Maldijo el momento en que la conoció, y lamentó no haberse ido de España, como muchos otros
jóvenes con talento, cuando tuvo la oportunidad de hacerlo.
Se preguntaba cómo había podido acabar con un tipo como ese, cuando representaba todo lo que
tanto detestaba. Un ser pretencioso, arrogante, sin talento, carente del mínimo respeto por las
personas, sobre todo por las mujeres, a las que usaba a su antojo sin importarle sus sentimientos.
Alguien que solo, había tenido la suerte de nacer en el seno de una familia acaudalada.
—Quizás se hartó de estar con un don nadie y quería cosas que yo no le podía ofrecer. Tal vez
siempre fue así y jugó conmigo desde el principio, esperando algo que nunca llegó —pensó,
atormentado.
Muchas preguntas acudieron a su cabeza que no pudo responder y la única conclusión que obtuvo
fue que tenía que olvidarla para siempre.
Derrotado por el cansancio de su larga huida, cayó al suelo de rodillas y sus lágrimas se fundieron
con un grito de amargo dolor.

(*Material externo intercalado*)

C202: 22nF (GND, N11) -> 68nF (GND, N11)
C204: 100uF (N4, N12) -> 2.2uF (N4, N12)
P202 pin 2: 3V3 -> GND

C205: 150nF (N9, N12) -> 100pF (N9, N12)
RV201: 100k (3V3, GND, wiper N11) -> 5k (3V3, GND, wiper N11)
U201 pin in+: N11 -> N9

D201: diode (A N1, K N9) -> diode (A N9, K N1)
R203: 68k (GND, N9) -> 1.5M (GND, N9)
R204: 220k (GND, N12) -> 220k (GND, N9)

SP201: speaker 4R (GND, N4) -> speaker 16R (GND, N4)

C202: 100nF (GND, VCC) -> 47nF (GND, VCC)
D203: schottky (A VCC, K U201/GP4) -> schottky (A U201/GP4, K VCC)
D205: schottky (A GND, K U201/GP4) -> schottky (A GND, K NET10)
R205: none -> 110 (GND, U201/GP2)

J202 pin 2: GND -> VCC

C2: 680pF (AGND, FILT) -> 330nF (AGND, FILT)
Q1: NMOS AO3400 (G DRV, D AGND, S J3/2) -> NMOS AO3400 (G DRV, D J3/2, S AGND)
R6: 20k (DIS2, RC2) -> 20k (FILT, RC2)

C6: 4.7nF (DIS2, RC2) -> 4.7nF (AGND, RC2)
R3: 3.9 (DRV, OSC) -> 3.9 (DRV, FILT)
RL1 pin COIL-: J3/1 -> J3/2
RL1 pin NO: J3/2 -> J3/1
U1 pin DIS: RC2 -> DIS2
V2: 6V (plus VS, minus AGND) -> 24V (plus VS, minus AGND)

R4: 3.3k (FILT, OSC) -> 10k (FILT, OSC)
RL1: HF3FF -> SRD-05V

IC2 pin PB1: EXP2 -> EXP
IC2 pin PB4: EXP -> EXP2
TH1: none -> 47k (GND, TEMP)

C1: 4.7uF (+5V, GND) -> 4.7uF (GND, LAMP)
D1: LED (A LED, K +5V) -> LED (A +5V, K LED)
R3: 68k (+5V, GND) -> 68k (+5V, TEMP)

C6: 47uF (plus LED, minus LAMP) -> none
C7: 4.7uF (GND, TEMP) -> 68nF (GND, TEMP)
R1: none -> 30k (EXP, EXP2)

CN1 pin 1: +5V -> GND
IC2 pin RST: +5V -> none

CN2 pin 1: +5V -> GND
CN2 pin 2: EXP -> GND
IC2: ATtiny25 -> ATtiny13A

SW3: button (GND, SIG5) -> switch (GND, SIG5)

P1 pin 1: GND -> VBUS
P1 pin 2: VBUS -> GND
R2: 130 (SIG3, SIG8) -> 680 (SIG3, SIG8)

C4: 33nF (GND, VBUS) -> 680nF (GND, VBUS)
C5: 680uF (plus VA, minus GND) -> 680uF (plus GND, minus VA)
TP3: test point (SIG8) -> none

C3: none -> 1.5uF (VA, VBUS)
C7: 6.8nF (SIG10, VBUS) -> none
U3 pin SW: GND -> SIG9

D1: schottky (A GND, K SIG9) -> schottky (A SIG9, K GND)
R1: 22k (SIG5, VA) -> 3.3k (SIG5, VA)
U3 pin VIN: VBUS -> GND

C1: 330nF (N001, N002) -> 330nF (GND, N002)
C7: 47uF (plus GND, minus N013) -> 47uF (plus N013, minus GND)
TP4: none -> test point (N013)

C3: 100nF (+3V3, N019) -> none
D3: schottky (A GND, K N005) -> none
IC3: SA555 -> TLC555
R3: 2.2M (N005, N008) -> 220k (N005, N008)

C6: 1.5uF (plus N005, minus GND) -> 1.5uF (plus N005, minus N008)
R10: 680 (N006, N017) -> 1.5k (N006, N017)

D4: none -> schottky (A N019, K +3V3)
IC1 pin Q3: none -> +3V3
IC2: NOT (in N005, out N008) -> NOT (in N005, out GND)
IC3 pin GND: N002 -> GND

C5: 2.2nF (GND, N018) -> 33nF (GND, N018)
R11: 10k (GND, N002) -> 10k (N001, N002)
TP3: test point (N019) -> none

Lloró como un niño, y mientras se fundía con la arena en un solo ser,
deseó enterrarse en ella y ser parte de esa playa para siempre. Quería que el mundo se olvidara de él
para poder regresar al suyo, y encontrar el descanso que tanto deseaba.
Volvió a pasar la noche junto al mar aunque, por alguna extraña razón, aquella noche logró dormir
sin dificultad.
Con el firme propósito de no volver a caer vencido esperó sentado la salida de su «amigo» el sol,
al que miró de frente en claro desafío. Esta vez no le molestarían los cegadores rayos que
despuntaran, y que parecían un ataque imprevisto para que de nuevo se apartara de su camino y
aceptara una vez más su fracaso. Pero en esta ocasión fue Jorge el ganador.
—¡Nunca más podrás vencerme! —le gritó sintiendo un inmenso placer al ver la derrota de su
poderoso enemigo.
Se marchó dispuesto a enterrar en esa playa al antiguo Jorge para siempre. Cuando salió de la
arena, volvió su mirada, y contemplando el mar por última vez, le dijo:
—¡Aquí te quedas, Jorge! ¡Hasta nunca!